I couldn't get the system to compile but was able to dive into the source code to see the rules. They're in the .l files. All of those files are source for the Lex parser generator but even if you aren't familiar with Lex you should be able to figure out most of the rules.

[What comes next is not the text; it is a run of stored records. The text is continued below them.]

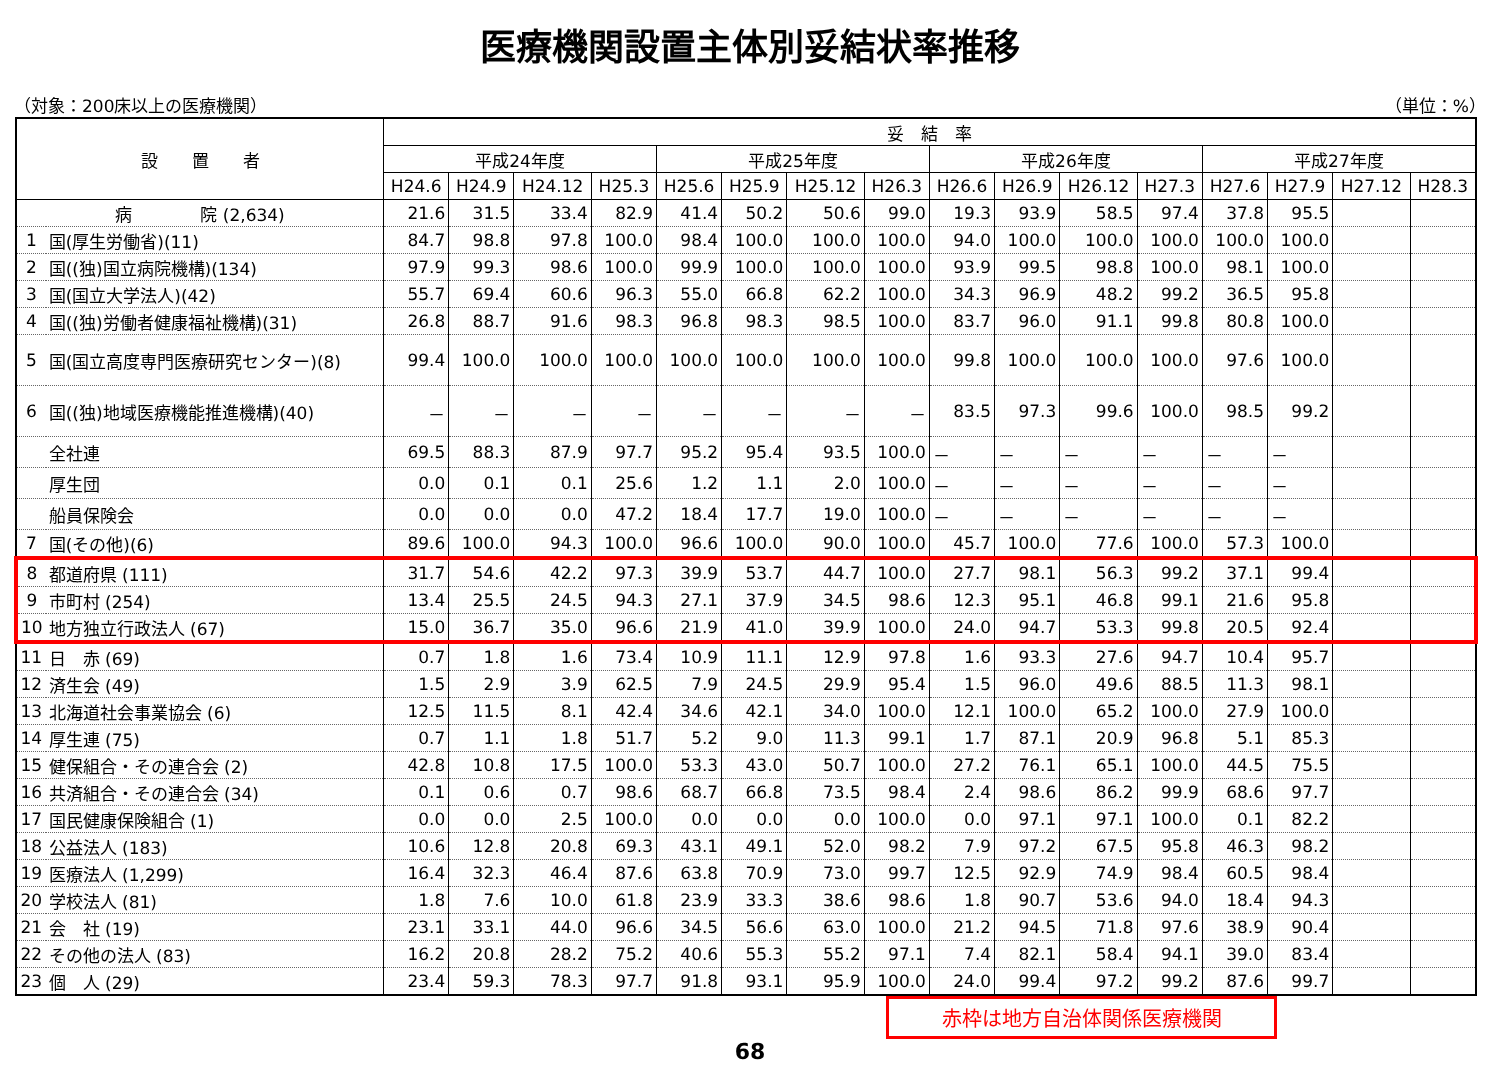医療機関設置主体別妥結状率推移
（対象：200床以上の医療機関） （単位：%）
| 設 置 者 | | 妥 結 率 | | | | | | | | | | | | | | | |
| --- | --- | --- | --- | --- | --- | --- | --- | --- | --- | --- | --- | --- | --- | --- | --- | --- | --- |
| | | 平成24年度 | | | | 平成25年度 | | | | 平成26年度 | | | | 平成27年度 | | | |
| | | H24.6 | H24.9 | H24.12 | H25.3 | H25.6 | H25.9 | H25.12 | H26.3 | H26.6 | H26.9 | H26.12 | H27.3 | H27.6 | H27.9 | H27.12 | H28.3 |
| 病 院 (2,634) | | 21.6 | 31.5 | 33.4 | 82.9 | 41.4 | 50.2 | 50.6 | 99.0 | 19.3 | 93.9 | 58.5 | 97.4 | 37.8 | 95.5 | | |
| 1 | 国(厚生労働省)(11) | 84.7 | 98.8 | 97.8 | 100.0 | 98.4 | 100.0 | 100.0 | 100.0 | 94.0 | 100.0 | 100.0 | 100.0 | 100.0 | 100.0 | | |
| 2 | 国((独)国立病院機構)(134) | 97.9 | 99.3 | 98.6 | 100.0 | 99.9 | 100.0 | 100.0 | 100.0 | 93.9 | 99.5 | 98.8 | 100.0 | 98.1 | 100.0 | | |
| 3 | 国(国立大学法人)(42) | 55.7 | 69.4 | 60.6 | 96.3 | 55.0 | 66.8 | 62.2 | 100.0 | 34.3 | 96.9 | 48.2 | 99.2 | 36.5 | 95.8 | | |
| 4 | 国((独)労働者健康福祉機構)(31) | 26.8 | 88.7 | 91.6 | 98.3 | 96.8 | 98.3 | 98.5 | 100.0 | 83.7 | 96.0 | 91.1 | 99.8 | 80.8 | 100.0 | | |
| 5 | 国(国立高度専門医療研究センター)(8) | 99.4 | 100.0 | 100.0 | 100.0 | 100.0 | 100.0 | 100.0 | 100.0 | 99.8 | 100.0 | 100.0 | 100.0 | 97.6 | 100.0 | | |
| 6 | 国((独)地域医療機能推進機構)(40) | － | － | － | － | － | － | － | － | 83.5 | 97.3 | 99.6 | 100.0 | 98.5 | 99.2 | | |
| | 全社連 | 69.5 | 88.3 | 87.9 | 97.7 | 95.2 | 95.4 | 93.5 | 100.0 | － | － | － | － | － | － | | |
| | 厚生団 | 0.0 | 0.1 | 0.1 | 25.6 | 1.2 | 1.1 | 2.0 | 100.0 | － | － | － | － | － | － | | |
| | 船員保険会 | 0.0 | 0.0 | 0.0 | 47.2 | 18.4 | 17.7 | 19.0 | 100.0 | － | － | － | － | － | － | | |
| 7 | 国(その他)(6) | 89.6 | 100.0 | 94.3 | 100.0 | 96.6 | 100.0 | 90.0 | 100.0 | 45.7 | 100.0 | 77.6 | 100.0 | 57.3 | 100.0 | | |
| 8 | 都道府県 (111) | 31.7 | 54.6 | 42.2 | 97.3 | 39.9 | 53.7 | 44.7 | 100.0 | 27.7 | 98.1 | 56.3 | 99.2 | 37.1 | 99.4 | | |
| 9 | 市町村 (254) | 13.4 | 25.5 | 24.5 | 94.3 | 27.1 | 37.9 | 34.5 | 98.6 | 12.3 | 95.1 | 46.8 | 99.1 | 21.6 | 95.8 | | |
| 10 | 地方独立行政法人 (67) | 15.0 | 36.7 | 35.0 | 96.6 | 21.9 | 41.0 | 39.9 | 100.0 | 24.0 | 94.7 | 53.3 | 99.8 | 20.5 | 92.4 | | |
| 11 | 日 赤 (69) | 0.7 | 1.8 | 1.6 | 73.4 | 10.9 | 11.1 | 12.9 | 97.8 | 1.6 | 93.3 | 27.6 | 94.7 | 10.4 | 95.7 | | |
| 12 | 済生会 (49) | 1.5 | 2.9 | 3.9 | 62.5 | 7.9 | 24.5 | 29.9 | 95.4 | 1.5 | 96.0 | 49.6 | 88.5 | 11.3 | 98.1 | | |
| 13 | 北海道社会事業協会 (6) | 12.5 | 11.5 | 8.1 | 42.4 | 34.6 | 42.1 | 34.0 | 100.0 | 12.1 | 100.0 | 65.2 | 100.0 | 27.9 | 100.0 | | |
| 14 | 厚生連 (75) | 0.7 | 1.1 | 1.8 | 51.7 | 5.2 | 9.0 | 11.3 | 99.1 | 1.7 | 87.1 | 20.9 | 96.8 | 5.1 | 85.3 | | |
| 15 | 健保組合・その連合会 (2) | 42.8 | 10.8 | 17.5 | 100.0 | 53.3 | 43.0 | 50.7 | 100.0 | 27.2 | 76.1 | 65.1 | 100.0 | 44.5 | 75.5 | | |
| 16 | 共済組合・その連合会 (34) | 0.1 | 0.6 | 0.7 | 98.6 | 68.7 | 66.8 | 73.5 | 98.4 | 2.4 | 98.6 | 86.2 | 99.9 | 68.6 | 97.7 | | |
| 17 | 国民健康保険組合 (1) | 0.0 | 0.0 | 2.5 | 100.0 | 0.0 | 0.0 | 0.0 | 100.0 | 0.0 | 97.1 | 97.1 | 100.0 | 0.1 | 82.2 | | |
| 18 | 公益法人 (183) | 10.6 | 12.8 | 20.8 | 69.3 | 43.1 | 49.1 | 52.0 | 98.2 | 7.9 | 97.2 | 67.5 | 95.8 | 46.3 | 98.2 | | |
| 19 | 医療法人 (1,299) | 16.4 | 32.3 | 46.4 | 87.6 | 63.8 | 70.9 | 73.0 | 99.7 | 12.5 | 92.9 | 74.9 | 98.4 | 60.5 | 98.4 | | |
| 20 | 学校法人 (81) | 1.8 | 7.6 | 10.0 | 61.8 | 23.9 | 33.3 | 38.6 | 98.6 | 1.8 | 90.7 | 53.6 | 94.0 | 18.4 | 94.3 | | |
| 21 | 会 社 (19) | 23.1 | 33.1 | 44.0 | 96.6 | 34.5 | 56.6 | 63.0 | 100.0 | 21.2 | 94.5 | 71.8 | 97.6 | 38.9 | 90.4 | | |
| 22 | その他の法人 (83) | 16.2 | 20.8 | 28.2 | 75.2 | 40.6 | 55.3 | 55.2 | 97.1 | 7.4 | 82.1 | 58.4 | 94.1 | 39.0 | 83.4 | | |
| 23 | 個 人 (29) | 23.4 | 59.3 | 78.3 | 97.7 | 91.8 | 93.1 | 95.9 | 100.0 | 24.0 | 99.4 | 97.2 | 99.2 | 87.6 | 99.7 | | |
赤枠は地方自治体関係医療機関
68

Some of the translators rely mostly on simple letter substitutions. Fudd is such a filter:

"r"         gtf_printf("w");
"l"         gtf_printf("w");
"qu"        gtf_printf("qw");
"th "       gtf_printf("f ");
"th"        gtf_printf("d");
"n."        gtf_printf("n, uh-hah-hah-hah. ");
"R"         gtf_printf("W");
"L"         gtf_printf("W");
"Qu"        gtf_printf("Qw");
"QU"        gtf_printf("QW");

Dubya, on the other hand goes more with word substitutions:

[Tt]errorist		|
[Oo]sama		|
[Bb]in(-|{WB})[Ll]ad(e|i)n	{ switch(gtf_random(3))
				  case 0: gtf_puts_case("bad guy"); break;
				  case 1: gtf_puts_case("evildoer"); break;
				  case 2: gtf_puts_case("terrier"); break;
[Uu]njustified/{NW}	     gtf_puts_case("pre-emptive");
[Cc]ontra/{NW}		     gtf_puts_case("freedom-fighter");
[Un]nder		     gtf_puts_case("misunder"); BEGIN(INW);
[Mm]isunderstand	     gtf_puts_case("misunderestimate"); BEGIN(INW);
[Mm]isunderstood             gtf_puts_case("misunderestimated"); BEGIN(INW);
[Kk]ill/{NW}		     gtf_puts_case("oblitifry");
[Kk]illed/{NW}		     gtf_puts_case("oblitifried");
[Dd]destroy/{NW}	     gtf_puts_case("destructifry");
[Dd]destroyed/{NW}	     gtf_puts_case("destructifried");
[Rr]esonat/{NW}		     gtf_puts_case("resignat");
[Ee]ven(-|{WB})[Hh]anded/{NW} gtf_puts_case("foreign-handed");
[Ee]mbitter		     gtf_puts_case("embetter"); BEGIN(INW);
[Ff]allability/{NW}	     gtf_puts_case("fallacy");
[An]tidote/{NW}		     gtf_puts_case("anecdote");

Some, like chef, pirate, and aust do some of both:

[Tt]h		gtf_puts_case("z");
w		gtf_puts("v");
ou		gtf_puts("u");
"de "		gtf_puts("d ");
"le "		gtf_puts("l ");
"me "		gtf_puts("m ");
"ne "		gtf_puts("n ");
"re "		gtf_puts("r ");
"ve "		gtf_puts("v ");
[Cc]		gtf_puts_case("s");
[Pp]ie		gtf_puts_case("mozer's pie");
[Ss]teak        gtf_puts_case("shnitzel");
[Gg]overnor	gtf_puts_case("govenator");

Some also deal with more complex situations such as only substituting letters if they're at the end of words and the like.

All of this is leading to a huge number lesson and project possibilities from simple text replacements in an intro class to something much more ambitious in a later class.

I was looking to vary some of the things we do in Hunter and I think I'll add some language filters to the mix.